__Work task__.
Could you reproduce the line where "Annotated regions visible" occurs and all lines after it in the listing below, through the final one, without changing anything?

__The data__.
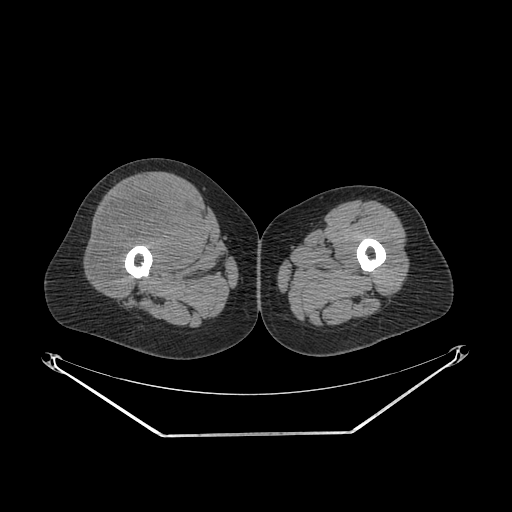
CT of an extremity soft-tissue mass (from a PET/CT study), one axial slice; position 248 of 311 along the scan axis; reconstruction kernel SOFT; 140 kVp; soft-tissue window (W 400 / L 40 HU); 3.75 mm slice thickness; 512 × 512 image matrix, field of view 500 × 500 mm. Female patient. From the clinical record (not read from this slice): histological type: pleiomorphic undifferentiated sarcoma; grade: high; site of the primary tumour: right quadricep.
Annotated regions visible in this slice (expert contour drawn on MRI and transferred to this co-registered scan by the dataset authors):
- tumour plus oedema (research contour): bounding box [x1, y1, x2, y2] px = [94, 185, 197, 286]
- tumour (research contour): [94, 185, 197, 286]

__Worked solution__.
Annotated regions visible in this slice (expert contour drawn on MRI and transferred to this co-registered scan by the dataset authors):
- tumour plus oedema (research contour): bounding box [x1, y1, x2, y2] px = [94, 185, 197, 286]
- tumour (research contour): [94, 185, 197, 286]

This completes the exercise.